REPUBLIKA.CO.ID, JAKARTA - Hari kedua Konferensi Internasional Peradaban Islam dan Perdamaian Dunia, pembahasan dimulai dengan Instrumen Pembangunan Ekonomi dalam Sukuk. Pakar Sukuk dari Yordania, Wail Al Arabiyat mengatakan, sistem ekonomi dunia saat ini memang sengaja membuat negara-negara muslim dan dunia ketiga selalu kekurangan modal dalam pembangunannya.
Akhirnya, kata dia, negara-negara muslim dan negara dunia ketiga dituntut untuk meminjam modal untuk dana pembangunan ke lembaga keuangan internasional
"Padahal dengan sistem kapitalis itu, negara-negara Islam dan dunia ketiga telah masuk dalam satu sistem riba yang terstruktur," ujar Wail kepada peserta Konferensi, Rabu (24/4).
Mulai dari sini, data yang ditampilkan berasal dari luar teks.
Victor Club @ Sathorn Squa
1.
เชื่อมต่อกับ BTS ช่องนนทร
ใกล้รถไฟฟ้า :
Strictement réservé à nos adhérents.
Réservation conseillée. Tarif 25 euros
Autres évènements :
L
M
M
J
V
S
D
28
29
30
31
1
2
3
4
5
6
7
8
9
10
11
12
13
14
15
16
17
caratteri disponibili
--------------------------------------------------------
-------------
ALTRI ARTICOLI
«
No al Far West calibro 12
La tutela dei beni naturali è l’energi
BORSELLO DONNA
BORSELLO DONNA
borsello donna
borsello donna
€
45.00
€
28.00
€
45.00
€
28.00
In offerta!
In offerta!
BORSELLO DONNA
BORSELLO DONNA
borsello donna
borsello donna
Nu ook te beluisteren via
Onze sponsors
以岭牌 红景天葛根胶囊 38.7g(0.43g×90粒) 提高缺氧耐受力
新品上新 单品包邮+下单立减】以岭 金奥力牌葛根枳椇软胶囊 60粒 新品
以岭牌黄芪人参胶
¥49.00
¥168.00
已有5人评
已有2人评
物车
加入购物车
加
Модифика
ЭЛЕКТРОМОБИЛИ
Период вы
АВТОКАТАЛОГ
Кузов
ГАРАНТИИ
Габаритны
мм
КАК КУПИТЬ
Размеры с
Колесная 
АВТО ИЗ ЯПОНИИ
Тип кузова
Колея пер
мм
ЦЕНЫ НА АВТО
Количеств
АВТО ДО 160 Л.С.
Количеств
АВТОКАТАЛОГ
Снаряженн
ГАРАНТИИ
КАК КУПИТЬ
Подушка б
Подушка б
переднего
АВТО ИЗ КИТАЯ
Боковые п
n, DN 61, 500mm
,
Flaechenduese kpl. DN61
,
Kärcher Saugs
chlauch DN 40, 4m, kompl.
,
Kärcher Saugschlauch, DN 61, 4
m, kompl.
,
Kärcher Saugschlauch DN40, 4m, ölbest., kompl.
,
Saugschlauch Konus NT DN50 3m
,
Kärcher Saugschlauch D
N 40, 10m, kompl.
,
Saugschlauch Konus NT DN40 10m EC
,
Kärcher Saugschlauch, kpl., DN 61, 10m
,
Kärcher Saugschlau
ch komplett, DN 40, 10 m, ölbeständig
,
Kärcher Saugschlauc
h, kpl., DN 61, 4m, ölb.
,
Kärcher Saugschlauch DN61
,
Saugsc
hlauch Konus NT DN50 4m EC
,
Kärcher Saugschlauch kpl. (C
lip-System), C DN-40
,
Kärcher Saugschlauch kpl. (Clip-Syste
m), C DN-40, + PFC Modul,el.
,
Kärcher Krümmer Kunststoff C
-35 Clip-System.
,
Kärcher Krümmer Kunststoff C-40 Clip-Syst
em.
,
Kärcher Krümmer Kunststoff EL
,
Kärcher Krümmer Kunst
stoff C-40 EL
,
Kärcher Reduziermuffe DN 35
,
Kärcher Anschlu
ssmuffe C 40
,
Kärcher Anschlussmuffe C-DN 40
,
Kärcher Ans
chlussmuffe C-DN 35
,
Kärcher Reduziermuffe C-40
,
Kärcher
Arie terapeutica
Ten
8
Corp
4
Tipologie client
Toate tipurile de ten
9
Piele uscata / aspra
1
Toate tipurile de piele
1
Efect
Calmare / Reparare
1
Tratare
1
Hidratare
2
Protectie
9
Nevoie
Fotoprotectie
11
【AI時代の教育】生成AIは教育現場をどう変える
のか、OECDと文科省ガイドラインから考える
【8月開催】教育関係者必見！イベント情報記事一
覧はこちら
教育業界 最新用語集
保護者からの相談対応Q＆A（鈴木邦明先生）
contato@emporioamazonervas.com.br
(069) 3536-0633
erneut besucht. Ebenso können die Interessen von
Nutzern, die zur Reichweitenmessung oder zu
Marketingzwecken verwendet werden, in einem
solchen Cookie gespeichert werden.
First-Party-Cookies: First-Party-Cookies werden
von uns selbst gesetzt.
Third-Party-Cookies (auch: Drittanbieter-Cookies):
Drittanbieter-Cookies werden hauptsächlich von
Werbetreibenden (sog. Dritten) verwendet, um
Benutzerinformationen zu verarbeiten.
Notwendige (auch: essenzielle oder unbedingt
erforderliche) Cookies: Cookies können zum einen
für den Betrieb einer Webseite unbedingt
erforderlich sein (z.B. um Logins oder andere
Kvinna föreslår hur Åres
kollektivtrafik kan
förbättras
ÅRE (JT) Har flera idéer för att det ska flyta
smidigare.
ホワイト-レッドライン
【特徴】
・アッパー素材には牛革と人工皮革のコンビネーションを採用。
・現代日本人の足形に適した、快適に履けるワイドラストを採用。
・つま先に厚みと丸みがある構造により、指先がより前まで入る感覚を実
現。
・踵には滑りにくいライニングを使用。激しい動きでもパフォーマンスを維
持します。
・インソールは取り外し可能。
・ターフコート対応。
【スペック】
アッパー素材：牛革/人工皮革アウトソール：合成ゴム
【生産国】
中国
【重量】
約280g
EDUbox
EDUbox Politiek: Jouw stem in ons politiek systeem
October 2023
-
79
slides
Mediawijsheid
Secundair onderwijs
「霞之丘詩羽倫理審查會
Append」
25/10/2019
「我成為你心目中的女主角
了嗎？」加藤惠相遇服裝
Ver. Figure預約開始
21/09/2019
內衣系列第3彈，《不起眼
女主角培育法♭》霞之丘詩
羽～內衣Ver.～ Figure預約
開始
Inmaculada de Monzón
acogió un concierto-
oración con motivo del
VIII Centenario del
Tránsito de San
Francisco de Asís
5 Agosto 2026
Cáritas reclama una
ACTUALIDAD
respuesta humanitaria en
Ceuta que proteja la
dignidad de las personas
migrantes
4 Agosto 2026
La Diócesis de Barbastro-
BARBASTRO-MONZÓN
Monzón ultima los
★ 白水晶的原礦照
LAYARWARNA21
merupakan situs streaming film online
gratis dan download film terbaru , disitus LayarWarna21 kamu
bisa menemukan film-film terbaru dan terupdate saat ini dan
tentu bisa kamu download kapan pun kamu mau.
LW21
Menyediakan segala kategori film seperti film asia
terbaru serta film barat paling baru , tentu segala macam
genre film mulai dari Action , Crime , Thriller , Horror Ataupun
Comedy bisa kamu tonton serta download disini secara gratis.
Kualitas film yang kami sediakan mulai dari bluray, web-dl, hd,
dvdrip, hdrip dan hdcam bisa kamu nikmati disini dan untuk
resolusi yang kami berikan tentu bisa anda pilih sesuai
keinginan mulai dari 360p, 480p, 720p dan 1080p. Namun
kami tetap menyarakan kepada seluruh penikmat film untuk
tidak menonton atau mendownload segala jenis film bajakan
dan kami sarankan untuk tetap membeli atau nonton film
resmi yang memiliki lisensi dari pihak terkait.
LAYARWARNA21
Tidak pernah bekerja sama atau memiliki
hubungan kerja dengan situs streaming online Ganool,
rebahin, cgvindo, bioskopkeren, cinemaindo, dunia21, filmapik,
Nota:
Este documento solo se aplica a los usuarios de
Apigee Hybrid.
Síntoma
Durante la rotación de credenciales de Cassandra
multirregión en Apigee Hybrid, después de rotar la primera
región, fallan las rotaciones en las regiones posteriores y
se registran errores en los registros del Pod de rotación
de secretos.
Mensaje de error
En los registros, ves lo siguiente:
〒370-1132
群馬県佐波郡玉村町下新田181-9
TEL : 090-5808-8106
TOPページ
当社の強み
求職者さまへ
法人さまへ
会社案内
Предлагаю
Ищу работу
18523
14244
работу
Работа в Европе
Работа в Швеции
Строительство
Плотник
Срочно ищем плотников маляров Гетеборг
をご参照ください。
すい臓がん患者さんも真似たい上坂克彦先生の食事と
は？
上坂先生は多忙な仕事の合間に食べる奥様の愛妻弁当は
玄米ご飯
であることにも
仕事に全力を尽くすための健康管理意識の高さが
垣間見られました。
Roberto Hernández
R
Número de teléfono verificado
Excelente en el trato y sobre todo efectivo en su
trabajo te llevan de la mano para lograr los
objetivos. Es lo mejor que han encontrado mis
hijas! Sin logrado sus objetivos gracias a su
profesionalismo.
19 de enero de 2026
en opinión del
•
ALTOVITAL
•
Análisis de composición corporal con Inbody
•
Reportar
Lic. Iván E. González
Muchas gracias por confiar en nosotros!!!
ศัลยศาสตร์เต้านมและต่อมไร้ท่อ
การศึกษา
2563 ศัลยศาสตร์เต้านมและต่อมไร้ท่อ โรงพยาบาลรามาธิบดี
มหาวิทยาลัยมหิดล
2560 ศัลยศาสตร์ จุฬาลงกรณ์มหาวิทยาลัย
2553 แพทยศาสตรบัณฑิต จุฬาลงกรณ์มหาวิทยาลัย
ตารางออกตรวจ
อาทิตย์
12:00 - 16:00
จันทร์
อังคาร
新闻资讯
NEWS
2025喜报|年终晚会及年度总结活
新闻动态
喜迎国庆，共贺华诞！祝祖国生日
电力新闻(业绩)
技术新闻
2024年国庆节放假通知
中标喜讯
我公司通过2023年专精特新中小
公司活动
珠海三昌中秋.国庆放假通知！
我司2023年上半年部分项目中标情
Sistem keuangan, imbuhnya, sengaja diatur untuk membuat negara muslim dan negara dunia ketiga terus bergantung. Itulah mengapa ketika krisis mendera sistem riba seluruh sistem keuangan global terdampak, seperti yang dihadapi saat ini. Penyebab utamanya, papar Wali Al Arabiyat, adalah sistem riba berdasar kepemilikan tak hakiki, tidak seperti sistem ekonomi Islam.
Karena itulah, jelas dia, sudah saatnya bagi dunia Islam untuk terus menggiatkan sukuk sebagai bagian dari sumber pendanaan Islam yang lebih syari daripada menggunakan sistem kapitalis. "Apalagi ekonomi islam, ada yang disebut dengan sukuk sebagai modal pembiayaan yang sangat efektif, sangat berbeda dengan saham dalam sistem kapitalis," katanya.
Menurut Wail, untuk itu, negara Islam dan dunia ketiga yang didominasi negara berpenduduk muslim, perlu berpikir membuat mekanisme ekonomi umat agar tidak lagi bergantung dengan kapitalis dan hanya mengoptimalkan sukuk.